▶ Extrait à lire:
Il semble difficile de dire aujourd'hui précisément comment se gouvernaient les villes au dix-huitième siècle; car, indépendamment de ce que l'origine des pouvoirs municipaux change sans cesse, comme il vient d'être dit, chaque ville conserve encore quelques lambeaux de son ancienne constitution et a des usages propres. Il n'y a peut-être pas deux villes en France où tout se ressemble absolument; mais c'est là une diversité trompeuse, qui cache la similitude.
En 1764, le gouvernement entreprit de faire une loi générale sur l'administration des villes. Il se fit envoyer par ses intendants des mémoires sur la manière dont les choses se passaient alors dans chacune d'elles. J'ai retrouvé une partie de cette enquête, et j'ai achevé de me convaincre en la lisant que les affaires municipales étaient conduites de la même manière à peu près partout. Les différences ne sont plus que superficielles et apparentes; le fond est partout le même.
Le plus souvent le gouvernement des villes est confié à deux assemblées. Toutes les grandes villes sont dans ce cas et la plupart des petites.
La première assemblée est composée d'officiers municipaux, plus ou moins nombreux suivant les lieux. C'est le pouvoir exécutif de la commune, le corps de ville, comme on disait alors. Ses membres exercent un pouvoir temporaire et sont élus, quand le roi a établi l'élection ou que la ville a pu racheter les offices. Ils remplissent leur charge à perpétuité moyennant finance, lorsque le roi a rétabli les offices et a réussi à les vendre, ce qui n'arrive pas toujours; car cette sorte de marchandise s'avilit de plus en plus à mesure que l'autorité municipale se subordonne davantage au pouvoir central. Dans tous les cas ces officiers municipaux ne reçoivent pas de salaire, mais ils ont toujours des exemptions d'impôts et des priviléges. Point d'ordre hiérarchique parmi eux; l'administration est collective. On ne voit pas de magistrat qui la dirige particulièrement et en réponde. Le maire est le président du corps de la ville, non l'administrateur de la cité.
La seconde assemblée, qu'on nomme l'assemblée générale, élit le corps de ville, là où l'élection a lieu encore, et partout elle continue à prendre part aux principales affaires.
Au quinzième siècle, l'assemblée générale se composait souvent de tout le peuple; cet usage, dit l'un des mémoires de l'enquête, était d'accord avec le génie populaire de nos anciens. C'est le peuple tout entier qui élisait alors ses officiers municipaux; c'est lui qu'on consultait quelquefois; c'est à lui qu'on rendait compte. A la fin du dix-septième siècle, cela se rencontre encore parfois.

▶ Consigne: Recopiez mot pour mot, dans l'extrait sur le gouvernement des villes, tout ce qui va de « Il semble difficile » jusqu'à « cache la similitude. ».

▶ Données à examiner:
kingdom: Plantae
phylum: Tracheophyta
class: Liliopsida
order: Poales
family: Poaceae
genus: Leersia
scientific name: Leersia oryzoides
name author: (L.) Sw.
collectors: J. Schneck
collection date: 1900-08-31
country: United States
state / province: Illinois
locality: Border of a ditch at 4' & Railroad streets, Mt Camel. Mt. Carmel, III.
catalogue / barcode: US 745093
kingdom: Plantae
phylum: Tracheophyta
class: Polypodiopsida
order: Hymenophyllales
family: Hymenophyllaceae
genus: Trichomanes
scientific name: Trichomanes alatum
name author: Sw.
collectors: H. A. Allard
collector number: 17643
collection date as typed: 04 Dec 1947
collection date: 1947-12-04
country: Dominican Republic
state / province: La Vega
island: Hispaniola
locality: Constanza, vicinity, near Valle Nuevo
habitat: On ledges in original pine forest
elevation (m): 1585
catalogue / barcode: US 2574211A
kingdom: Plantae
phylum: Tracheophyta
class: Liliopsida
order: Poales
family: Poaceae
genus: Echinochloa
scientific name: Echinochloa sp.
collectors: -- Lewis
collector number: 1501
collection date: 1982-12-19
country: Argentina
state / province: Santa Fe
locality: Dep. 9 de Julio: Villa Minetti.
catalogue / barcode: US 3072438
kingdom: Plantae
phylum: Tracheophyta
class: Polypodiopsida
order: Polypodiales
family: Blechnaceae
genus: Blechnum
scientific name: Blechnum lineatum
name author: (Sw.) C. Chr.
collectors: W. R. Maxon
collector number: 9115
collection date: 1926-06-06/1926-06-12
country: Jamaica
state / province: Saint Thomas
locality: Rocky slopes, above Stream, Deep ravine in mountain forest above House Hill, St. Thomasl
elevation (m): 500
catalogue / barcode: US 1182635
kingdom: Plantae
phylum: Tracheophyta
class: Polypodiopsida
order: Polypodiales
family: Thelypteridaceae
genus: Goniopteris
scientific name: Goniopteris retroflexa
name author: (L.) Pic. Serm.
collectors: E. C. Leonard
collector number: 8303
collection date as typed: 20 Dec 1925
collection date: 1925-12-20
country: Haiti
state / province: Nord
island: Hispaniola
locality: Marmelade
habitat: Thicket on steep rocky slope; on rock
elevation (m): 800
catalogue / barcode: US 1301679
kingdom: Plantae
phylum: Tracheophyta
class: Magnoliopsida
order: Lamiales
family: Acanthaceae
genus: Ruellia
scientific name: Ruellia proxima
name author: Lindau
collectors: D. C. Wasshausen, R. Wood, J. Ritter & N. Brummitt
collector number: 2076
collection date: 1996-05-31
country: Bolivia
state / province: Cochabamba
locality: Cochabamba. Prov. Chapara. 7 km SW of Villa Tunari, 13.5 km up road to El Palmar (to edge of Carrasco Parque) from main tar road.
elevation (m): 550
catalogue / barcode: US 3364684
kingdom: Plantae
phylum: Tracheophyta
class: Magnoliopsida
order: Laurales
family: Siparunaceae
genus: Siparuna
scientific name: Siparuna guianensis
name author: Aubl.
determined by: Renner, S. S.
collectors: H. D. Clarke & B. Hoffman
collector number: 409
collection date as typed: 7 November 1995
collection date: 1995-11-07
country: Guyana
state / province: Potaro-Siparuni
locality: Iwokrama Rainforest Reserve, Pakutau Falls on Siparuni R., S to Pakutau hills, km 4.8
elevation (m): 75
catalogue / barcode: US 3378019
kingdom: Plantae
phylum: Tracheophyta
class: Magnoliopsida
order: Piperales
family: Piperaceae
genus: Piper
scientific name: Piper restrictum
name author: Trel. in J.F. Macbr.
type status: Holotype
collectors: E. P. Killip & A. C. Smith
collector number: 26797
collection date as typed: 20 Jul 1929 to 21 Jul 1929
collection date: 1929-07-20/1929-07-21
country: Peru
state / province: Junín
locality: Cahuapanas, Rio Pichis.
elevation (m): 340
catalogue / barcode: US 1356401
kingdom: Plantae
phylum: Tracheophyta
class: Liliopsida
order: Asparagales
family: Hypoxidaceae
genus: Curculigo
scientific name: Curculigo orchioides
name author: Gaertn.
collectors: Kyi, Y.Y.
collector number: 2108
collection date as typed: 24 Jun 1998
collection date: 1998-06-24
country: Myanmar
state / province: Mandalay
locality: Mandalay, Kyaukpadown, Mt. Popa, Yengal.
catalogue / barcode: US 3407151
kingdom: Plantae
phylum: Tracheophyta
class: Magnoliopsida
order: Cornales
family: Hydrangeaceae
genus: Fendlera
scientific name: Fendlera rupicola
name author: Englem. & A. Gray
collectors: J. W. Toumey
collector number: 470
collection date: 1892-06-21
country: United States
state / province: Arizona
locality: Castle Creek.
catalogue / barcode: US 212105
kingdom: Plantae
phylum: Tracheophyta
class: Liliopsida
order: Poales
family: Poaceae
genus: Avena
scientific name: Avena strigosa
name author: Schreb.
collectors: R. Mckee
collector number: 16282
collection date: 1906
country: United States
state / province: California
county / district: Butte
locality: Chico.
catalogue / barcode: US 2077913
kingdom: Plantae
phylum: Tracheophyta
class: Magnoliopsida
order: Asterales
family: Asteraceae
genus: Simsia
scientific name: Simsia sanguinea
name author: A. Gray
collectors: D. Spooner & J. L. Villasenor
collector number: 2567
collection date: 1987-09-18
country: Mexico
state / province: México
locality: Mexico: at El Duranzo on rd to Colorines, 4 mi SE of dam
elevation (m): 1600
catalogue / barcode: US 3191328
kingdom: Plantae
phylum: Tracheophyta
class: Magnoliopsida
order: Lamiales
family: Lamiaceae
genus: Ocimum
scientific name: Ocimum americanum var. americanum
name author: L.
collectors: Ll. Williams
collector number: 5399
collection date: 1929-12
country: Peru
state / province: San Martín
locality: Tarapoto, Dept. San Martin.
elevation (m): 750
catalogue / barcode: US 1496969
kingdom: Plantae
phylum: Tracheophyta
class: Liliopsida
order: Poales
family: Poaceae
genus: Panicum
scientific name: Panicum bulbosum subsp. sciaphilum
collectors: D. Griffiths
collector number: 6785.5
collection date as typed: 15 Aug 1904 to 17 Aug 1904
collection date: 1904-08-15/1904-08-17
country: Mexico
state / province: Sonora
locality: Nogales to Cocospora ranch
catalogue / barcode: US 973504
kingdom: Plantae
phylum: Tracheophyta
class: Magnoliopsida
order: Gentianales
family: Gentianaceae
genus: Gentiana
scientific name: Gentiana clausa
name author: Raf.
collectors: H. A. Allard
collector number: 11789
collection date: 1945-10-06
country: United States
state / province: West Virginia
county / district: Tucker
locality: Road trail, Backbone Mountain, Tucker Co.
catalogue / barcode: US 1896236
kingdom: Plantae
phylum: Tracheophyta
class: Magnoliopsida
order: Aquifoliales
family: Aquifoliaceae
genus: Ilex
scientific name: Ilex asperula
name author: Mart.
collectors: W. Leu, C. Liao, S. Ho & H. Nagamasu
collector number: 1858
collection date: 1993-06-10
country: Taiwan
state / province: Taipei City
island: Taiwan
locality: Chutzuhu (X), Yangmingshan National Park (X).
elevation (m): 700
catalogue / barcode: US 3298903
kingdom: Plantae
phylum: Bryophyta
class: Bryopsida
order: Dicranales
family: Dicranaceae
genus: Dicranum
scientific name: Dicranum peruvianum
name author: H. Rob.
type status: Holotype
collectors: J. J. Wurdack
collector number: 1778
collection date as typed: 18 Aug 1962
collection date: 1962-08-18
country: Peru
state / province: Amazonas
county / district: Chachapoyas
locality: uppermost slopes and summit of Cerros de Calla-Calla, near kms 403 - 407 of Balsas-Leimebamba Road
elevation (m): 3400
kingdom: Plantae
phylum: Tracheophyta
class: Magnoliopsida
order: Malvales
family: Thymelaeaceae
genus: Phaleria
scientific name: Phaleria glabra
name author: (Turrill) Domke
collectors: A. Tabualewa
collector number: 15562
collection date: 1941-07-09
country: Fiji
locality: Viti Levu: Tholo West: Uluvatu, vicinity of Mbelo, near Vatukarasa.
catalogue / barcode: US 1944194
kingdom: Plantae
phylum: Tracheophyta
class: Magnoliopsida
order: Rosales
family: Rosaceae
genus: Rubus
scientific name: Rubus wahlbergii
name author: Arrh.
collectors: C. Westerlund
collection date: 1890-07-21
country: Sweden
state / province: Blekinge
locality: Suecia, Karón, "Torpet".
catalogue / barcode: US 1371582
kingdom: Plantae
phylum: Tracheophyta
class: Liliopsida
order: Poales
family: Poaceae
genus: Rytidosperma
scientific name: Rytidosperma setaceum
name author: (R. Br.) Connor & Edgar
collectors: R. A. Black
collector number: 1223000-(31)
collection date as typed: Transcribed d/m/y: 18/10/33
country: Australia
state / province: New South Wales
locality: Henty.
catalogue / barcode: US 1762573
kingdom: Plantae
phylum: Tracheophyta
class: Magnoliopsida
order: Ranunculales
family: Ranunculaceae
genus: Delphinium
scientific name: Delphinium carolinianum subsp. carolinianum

▶ Corrigé:
Il semble difficile de dire aujourd'hui précisément comment se gouvernaient les villes au dix-huitième siècle; car, indépendamment de ce que l'origine des pouvoirs municipaux change sans cesse, comme il vient d'être dit, chaque ville conserve encore quelques lambeaux de son ancienne constitution et a des usages propres. Il n'y a peut-être pas deux villes en France où tout se ressemble absolument; mais c'est là une diversité trompeuse, qui cache la similitude.